Nach alledem hat B. Silverman alle Rechte übertragen, die mit einer "üblichen" Nutzung eines Covers einhergehen, es sei denn, aus dem Honorar ergibt sich etwas anderes. Hier verweist Anderson auf ähnliche Beträge, die er anderen Künstlern gezahlt hat, so dass ich dies einmal akzeptieren möchte. Damit ist auch zugleich festgestellt, dass es kein grobes Missverhältnis zwischen Leistung und Gegenleistung etwa im Sinne einer Sittenwidrigkeit gegeben hat. Silverman hat sein Honorar und noch einen längeren London-Aufenthalt (sicher Flug und Hotel) bezahlt bekommen. Er war etwa 20 Jahre älter als Anderson/Ellis und auf seinem Gebiet ein erfahrener Künstler, so dass bereits nicht im Ansatz ersichtlich ist, dass er übervorteilt worden sein soll. Und er argumentiert vom Ergebnis her, quasi ex post, obwohl man bei der Frage der Vertragsauslegung auf die seinerzeitige Kenntnis der Parteien abstellen muss. Es mag sein, dass das Honorar zu gering ist, wenn man sich den immensen Erfolg von Aqualung rückblickend anschaut. Aber das war Ende 1970 alles andere als sicher. Ian hat mehrfach die eigene Unsicherheit in dieser entscheidenden Phase beschrieben. Man schaue sich die in den USA Anfang 1971 gebuchten Hallen und Theater an. Da hat niemand damit rechnen können, dass Tull am Ende des Jahres im Madison Square Garden angekommen sein würden. Tull waren 1970 keine Superstars, Aqualung hat sie -sicher auch dank der tollen Arbeit von B. Silverman- erst dazu gemacht.
Fazit: Ich kann verstehen, dass die Familie Silverman sich unwohl fühlt. Sicher war das keine kommerzielle Sternstunde für den Künstler. Ian Anderson jedoch Vorwürfe zu machen, die ganz klar in die Richtung gehen, er habe den Künstler über den Tisch gezogen, ist juristisch -und das ist entscheidend- absolut haltlos.
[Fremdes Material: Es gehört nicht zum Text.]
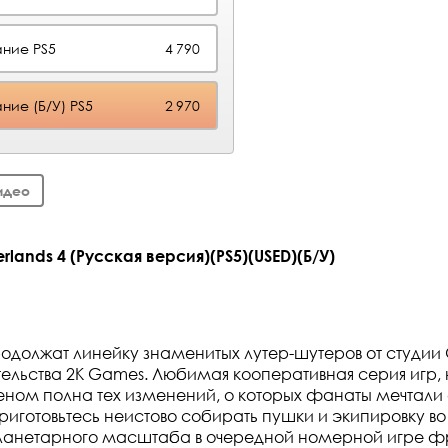
ние PS5
4 790
ние (Б/У) PS5
2 970
идео
lands 4 (Русская версия)(PS5)(USED)(Б/У)
продолжат линейку знаменитых лутер-шутеров от студии
ательства 2K Games. Любимая кооперативная серия игр
ном полна тех изменений, о которых фанаты мечтали
Приготовьтесь неистово собирать пушки и экипировку во
ланетарного масштаба в очередной номерной игре 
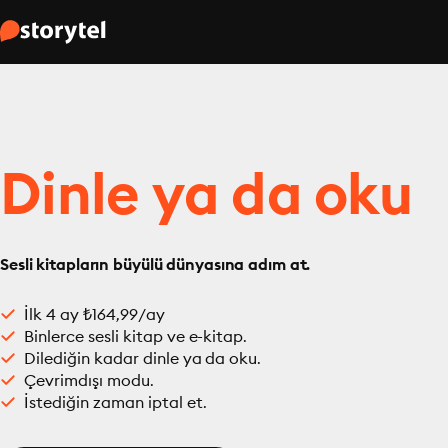
Dinle ya da oku
Sesli kitapların büyülü dünyasına adım at.
İlk 4 ay ₺164,99/ay
Binlerce sesli kitap ve e-kitap.
Dilediğin kadar dinle ya da oku.
Çevrimdışı modu.
İstediğin zaman iptal et.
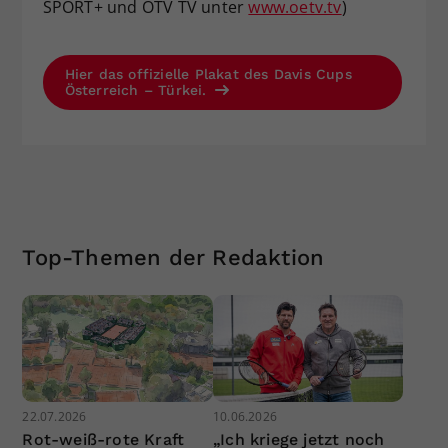
SPORT+ und ÖTV TV unter
www.oetv.tv
)
Hier das offizielle Plakat des Davis Cups
Österreich – Türkei.
Top-Themen der Redaktion
22.07.2026
10.06.2026
Rot-weiß-rote Kraft
„Ich kriege jetzt noch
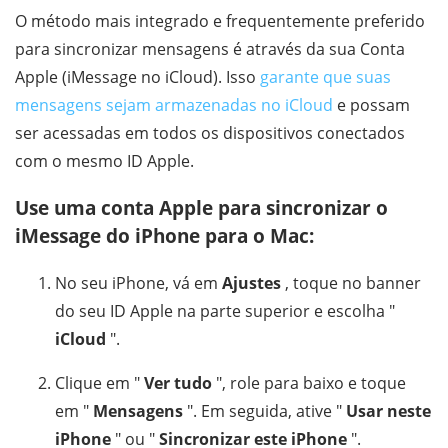
O método mais integrado e frequentemente preferido
para sincronizar mensagens é através da sua Conta
Apple (iMessage no iCloud). Isso
garante que suas
mensagens sejam armazenadas no iCloud
e possam
ser acessadas em todos os dispositivos conectados
com o mesmo ID Apple.
Use uma conta Apple para sincronizar o
iMessage do iPhone para o Mac:
No seu iPhone, vá em
Ajustes
, toque no banner
do seu ID Apple na parte superior e escolha "
iCloud
".
Clique em "
Ver tudo
", role para baixo e toque
em "
Mensagens
". Em seguida, ative "
Usar neste
iPhone
" ou "
Sincronizar este iPhone
".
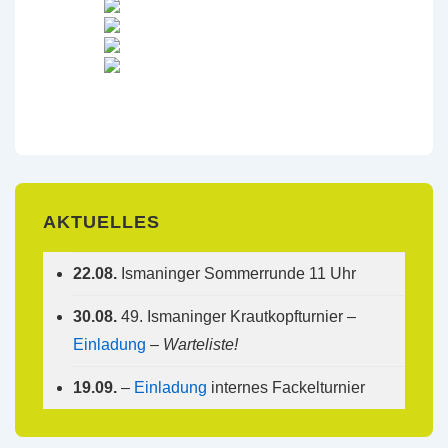
AKTUELLES
22.08.
Ismaninger Sommerrunde 11 Uhr
30.08.
49. Ismaninger Krautkopfturnier –
Einladung
–
Warteliste!
19.09.
–
Einladung
internes Fackelturnier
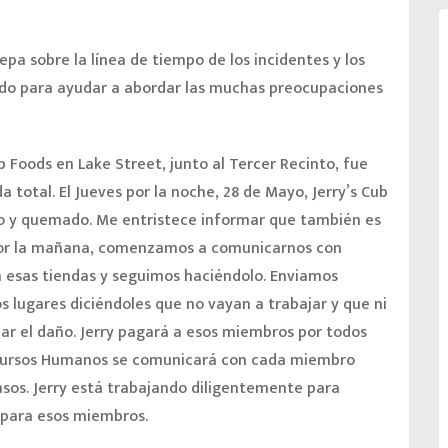
epa sobre la línea de tiempo de los incidentes y los
ado para ayudar a abordar las muchas preocupaciones
b Foods en Lake Street, junto al Tercer Recinto, fue
total. El Jueves por la noche, 28 de Mayo, Jerry’s Cub
 y quemado. Me entristece informar que también es
 por la mañana, comenzamos a comunicarnos con
esas tiendas y seguimos haciéndolo. Enviamos
 lugares diciéndoles que no vayan a trabajar y que ni
icar el daño. Jerry pagará a esos miembros por todos
Recursos Humanos se comunicará con cada miembro
sos. Jerry está trabajando diligentemente para
 para esos miembros.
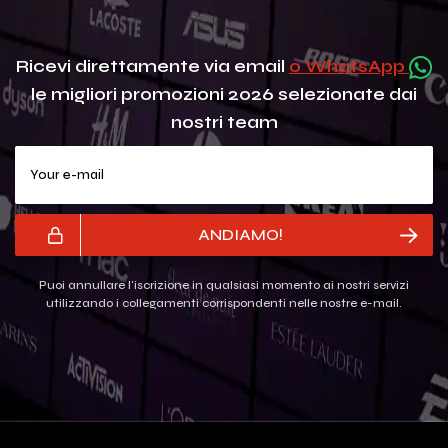
Ricevi direttamente via email
o WhatsApp
le migliori promozioni 2026 selezionate dai
nostri team
Your e-mail
ANDIAMO!
Puoi annullare l'iscrizione in qualsiasi momento ai nostri servizi
utilizzando i collegamenti corrispondenti nelle nostre e-mail.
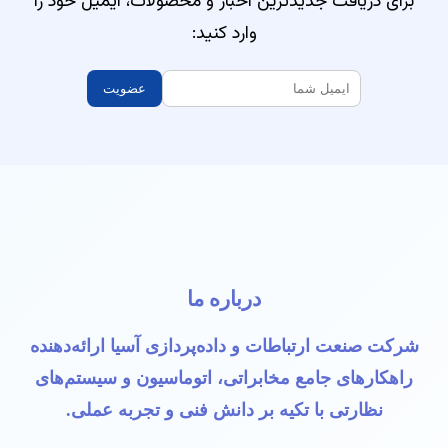
برای دریافت جدیدترین اخبار و محصولات، ایمیل خود را
وارد کنید:
عضویت
درباره ما
شرکت صنعت ارتباطات و داده‌پردازی آسیا ارائه‌دهنده
راهکارهای جامع مخابراتی، اتوماسیون و سیستم‌های
نظارتی با تکیه بر دانش فنی و تجربه عملی.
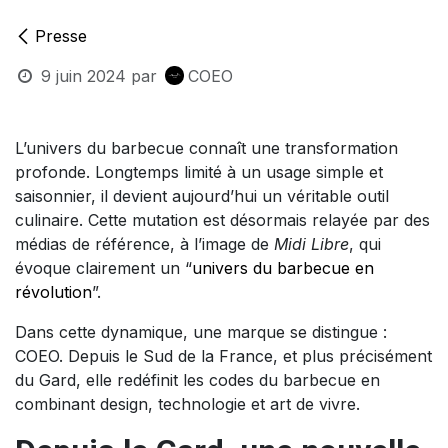
Presse
9 juin 2024
par
COEO
L’univers du barbecue connaît une transformation
profonde. Longtemps limité à un usage simple et
saisonnier, il devient aujourd’hui un véritable outil
culinaire. Cette mutation est désormais relayée par des
médias de référence, à l’image de
Midi Libre
, qui
évoque clairement un “
univers du barbecue en
révolution
”.
Dans cette dynamique, une marque se distingue :
COEO. Depuis le Sud de la France, et plus précisément
du Gard, elle redéfinit les codes du barbecue en
combinant design, technologie et art de vivre.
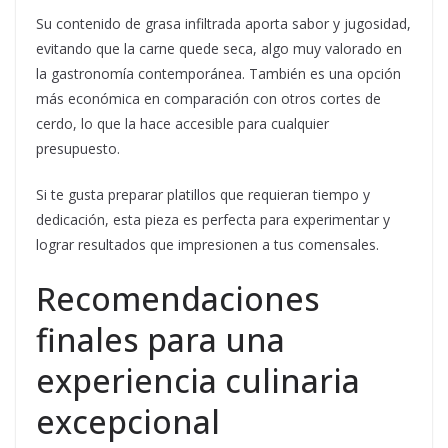
Su contenido de grasa infiltrada aporta sabor y jugosidad,
evitando que la carne quede seca, algo muy valorado en
la gastronomía contemporánea. También es una opción
más económica en comparación con otros cortes de
cerdo, lo que la hace accesible para cualquier
presupuesto.
Si te gusta preparar platillos que requieran tiempo y
dedicación, esta pieza es perfecta para experimentar y
lograr resultados que impresionen a tus comensales.
Recomendaciones
finales para una
experiencia culinaria
excepcional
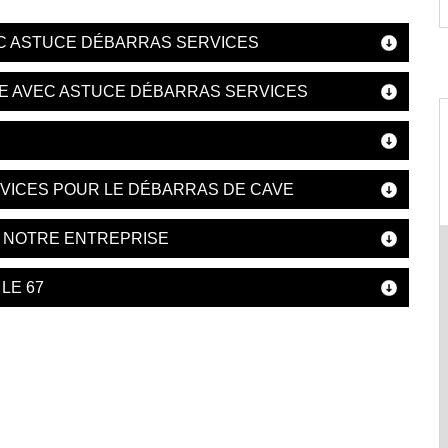
EC ASTUCE DÉBARRAS SERVICES
E AVEC ASTUCE DÉBARRAS SERVICES
VICES POUR LE DÉBARRAS DE CAVE
E NOTRE ENTREPRISE
LE 67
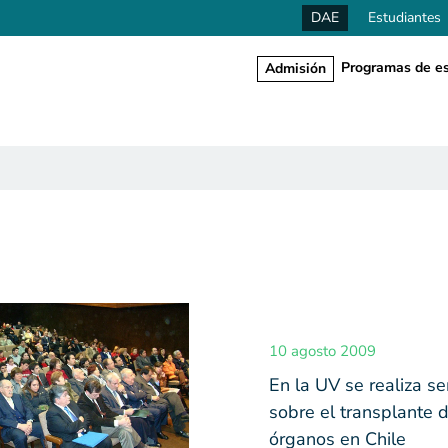
DAE
Estudiantes
Programas de es
Admisión
10 agosto 2009
En la UV se realiza s
sobre el transplante 
órganos en Chile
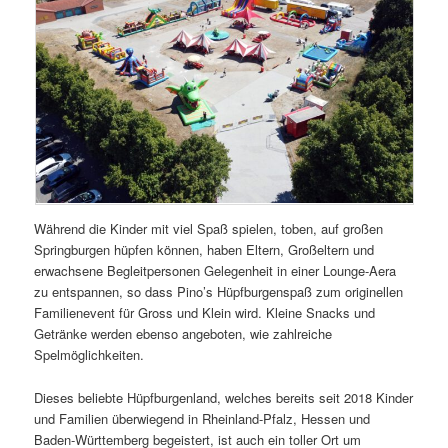
Während die Kinder mit viel Spaß spielen, toben, auf großen
Springburgen hüpfen können, haben Eltern, Großeltern und
erwachsene Begleitpersonen Gelegenheit in einer Lounge-Aera
zu entspannen, so dass Pino’s Hüpfburgenspaß zum originellen
Familienevent für Gross und Klein wird. Kleine Snacks und
Getränke werden ebenso angeboten, wie zahlreiche
Spelmöglichkeiten.
Dieses beliebte Hüpfburgenland, welches bereits seit 2018 Kinder
und Familien überwiegend in Rheinland-Pfalz, Hessen und
Baden-Württemberg begeistert, ist auch ein toller Ort um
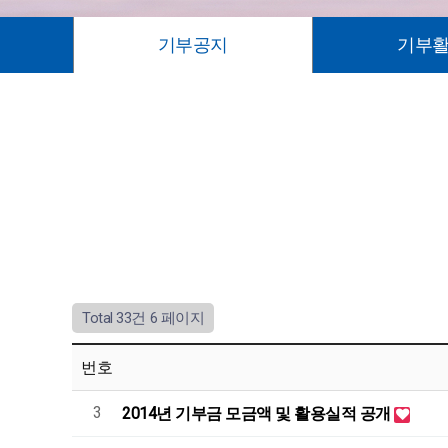
기부공지
기부
Total 33건
6 페이지
번호
3
2014년 기부금 모금액 및 활용실적 공개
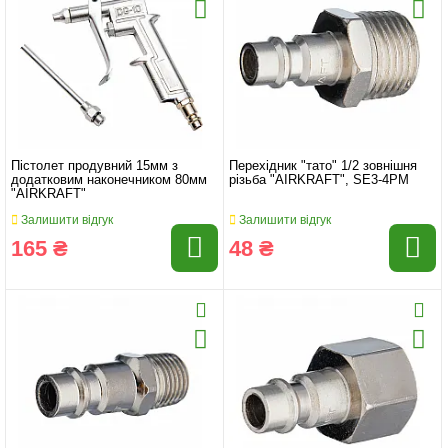
Пістолет продувний 15мм з
Перехідник "тато" 1/2 зовнішня
додатковим наконечником 80мм
різьба "AIRKRAFT", SE3-4PM
"AIRKRAFT"
Залишити відгук
Залишити відгук
165 ₴
48 ₴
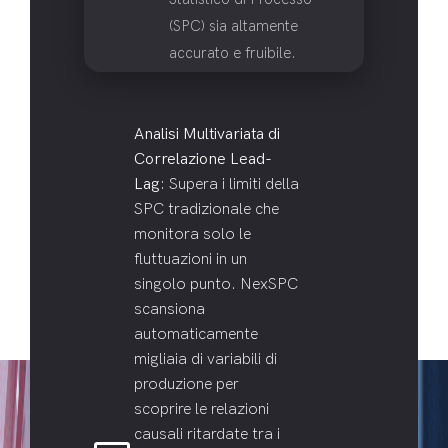
(SPC) sia altamente
accurato e fruibile.
Analisi Multivariata di
Correlazione Lead-
Lag
: Supera i limiti della
SPC tradizionale che
monitora solo le
fluttuazioni in un
singolo punto. NexSPC
scansiona
automaticamente
migliaia di variabili di
produzione per
scoprire le relazioni
causali ritardate tra i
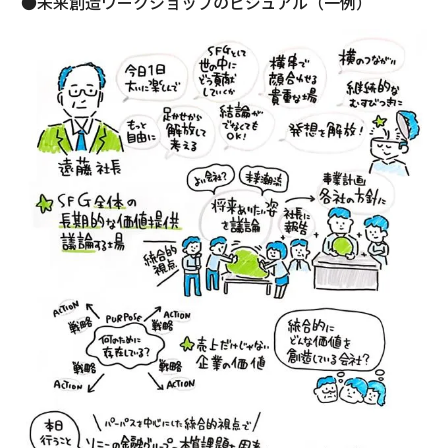
●未来創造ワークショップのビジュアル（一例）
Anderson hat halt ein gutes und Silverman ein schlechtes Geschäft gemacht. Jeder Künstler hätte damals aber m.E. ein schlechtes Geschäft gemacht, weil er an einen solchen Megaerfolg gar nicht gedacht hätte.
Man kann aus dieser Geschichte viel lernen. Im Zweifel ist es immer besser, bei Verträgen von einigem Gewicht schriftliche Regelungen vorzunehmen. Und man sollte nicht vorschnell alle möglichen Rechte für immer aus der Hand geben. Wer von Euch vielleicht die Band um die Ecke mit Fotos, Grafiken oder ähnlichem unterstützen möchte, kann das ja so machen, dass er sich ein (besseres) Honorar vorbehält, das an bestimmte wirtschaftliche Kriterien geknüpft ist. Kommt der kommerzielle Erfolg, fließt Kohle. Es gibt eben kein allgemeines Recht, einen Vertrag an geänderte wirtschaftliche Bedingungen anzupassen. Mit jedem Vertrag oder auch jeder Gefälligkeit geht die Einschätzung über die künftige Entwicklung einher, für die jeder selbst verantwortlich ist. Wenn ich z.B. einer unbekannten Band die Nutzung eines Videos von mir einschränkungslos und unentgeltlich gestatte, gälte dies auch für den unwahrscheinlichen Fall, dass es sich um die neuen Nirvana handeln würden. Aber da kann man sich -wie beschrieben- absichern.